Figure 5 OnBRACE® TPA Day 1

An OnBRACE® TPA (Fig. 5) was cemented to the upper first molars to provide maximum anchorage to prevent molar extrusion and maintain molar A-P position.

 

Initial placement of the OnBRACE® TPA does transiently increase the anterior open bite (Fig. 6). As the metal occlusal coverage of the OnBRACE® provides intrusion of the first molars, resultant overbite correction will be achieved partially by mandibular autorotation following appliance removal. The maxillary second molars should be bonded at placement of the appliance, or an occlusal rest should extend to the second molars in order to prevent super-eruption of the second molars.

 

 

Initial leveling and aligning was completed using 0.016”, 0.018”, 0.020” Heat-activated NiTi archwires sequentially. Space closure was completed on 0.019” X 0.025” Heat-activated NiTi archwires. An upper 0.019” X 0.025” stainless steel wire was secured at month #7 while lower 0.019” X 0.025” HA NiTi archwire was maintained on the lower arch.

An upper 0.021” X 0.025” stainless steel archwire was placed at 8 months for full torque expression. Open bite closure has made significant progress with the OnBRACE TPA in place as seen in the 10 month records (Figs 9 and 10). Patient and parents are very pleased with the results to date.

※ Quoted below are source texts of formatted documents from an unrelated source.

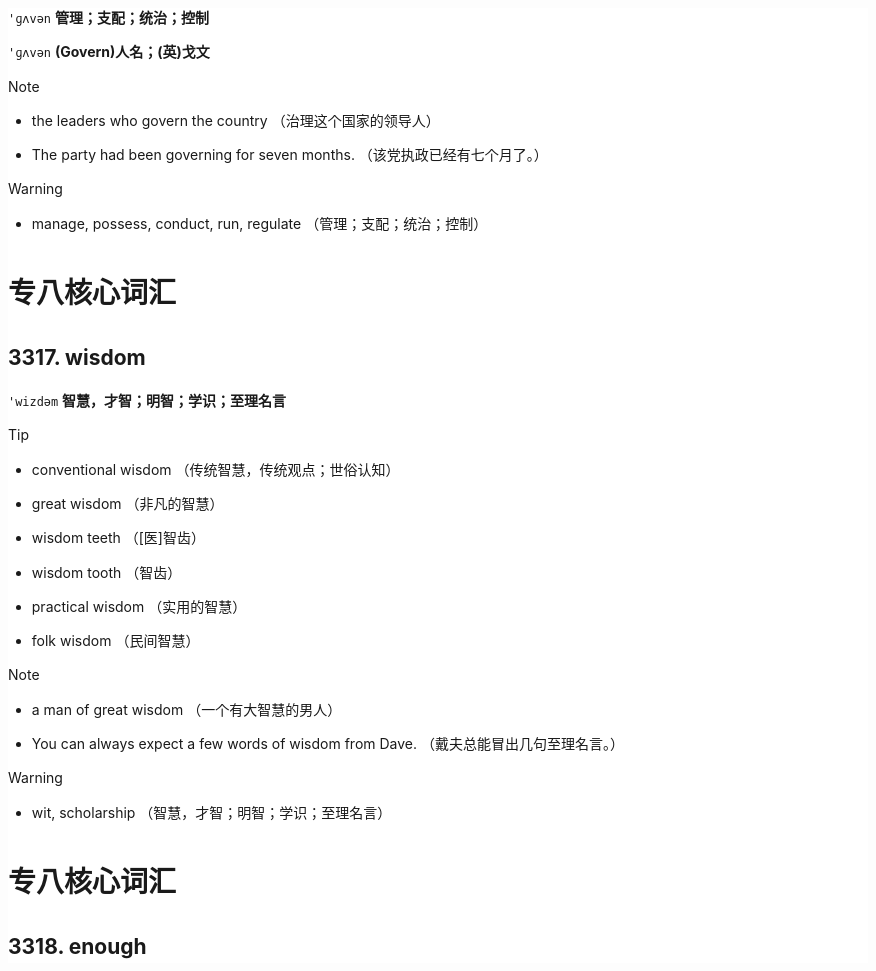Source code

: `'ɡʌvən`  **管理；支配；统治；控制**

`'ɡʌvən`  **(Govern)人名；(英)戈文**

> [!NOTE]
>
> - the leaders who govern the country （治理这个国家的领导人）
>
> - The party had been governing for seven months. （该党执政已经有七个月了。）
>

> [!WARNING]
>
> - manage, possess, conduct, run, regulate （管理；支配；统治；控制）
>

# 专八核心词汇

## 3317. wisdom

`'wizdəm`  **智慧，才智；明智；学识；至理名言**

> [!TIP]
>
> - conventional wisdom （传统智慧，传统观点；世俗认知）
>
> - great wisdom （非凡的智慧）
>
> - wisdom teeth （[医]智齿）
>
> - wisdom tooth （智齿）
>
> - practical wisdom （实用的智慧）
>
> - folk wisdom （民间智慧）
>

> [!NOTE]
>
> - a man of great wisdom （一个有大智慧的男人）
>
> - You can always expect a few words of wisdom from Dave. （戴夫总能冒出几句至理名言。）
>

> [!WARNING]
>
> - wit, scholarship （智慧，才智；明智；学识；至理名言）
>

# 专八核心词汇

## 3318. enough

At the 11 month appointment, the OnBRACE TPA was removed (Fig. 11) and the upper 6s were bonded.

 

Figure 12 Maxillary right first molar intrusion evident clinically following appliance removal.

 

Superimposition of pretreatment and progress cephalometric radiographs (Figs 13 and 14) reveals approximately 1 mm of maxillary molar intrusion was achieved utilizing the OnBRACE® TPA for 11 months. Maximum A-P anchorage of the upper first molars was achieved with the OnBRACE® TPA. Lower molar extrusion was prevented, and the mandibular plane angle remained unchanged. Significant retraction of the upper incisors was achieved with minimal extrusion. Minor lower incisor retraction and extrusion was seen. Treatment is currently ongoing with detailing and finishing.

CONCLUSION
The OnBRACE® fixed appliance is an innovative orthodontic appliance that provides effective maxillary molar intrusion. Case DJ exhibits maximum anchorage and molar intrusion achieved with the OnBRACE® TPA. The OnBRACE® provides many advantages with other appliances as well, including maxillary expansion appliances.

AUTHOR
Dr. Michal S. Johnston, DMD, MS, ABO-Board Certified is in private orthodontic practice in Greer, SC and is the inventor of the OnBRACE®. He has used the OnBRACE® on over 165 patients with appliances ranging from Hyrax expanders, MARA appliances, Herbst appliances, TPAs, LLHAs, Habit appliances, MARPE appliances, and individually.

DISCLAIMER
The author does have a financial interest in the OnBRACE® which is available at Specialty Appliances.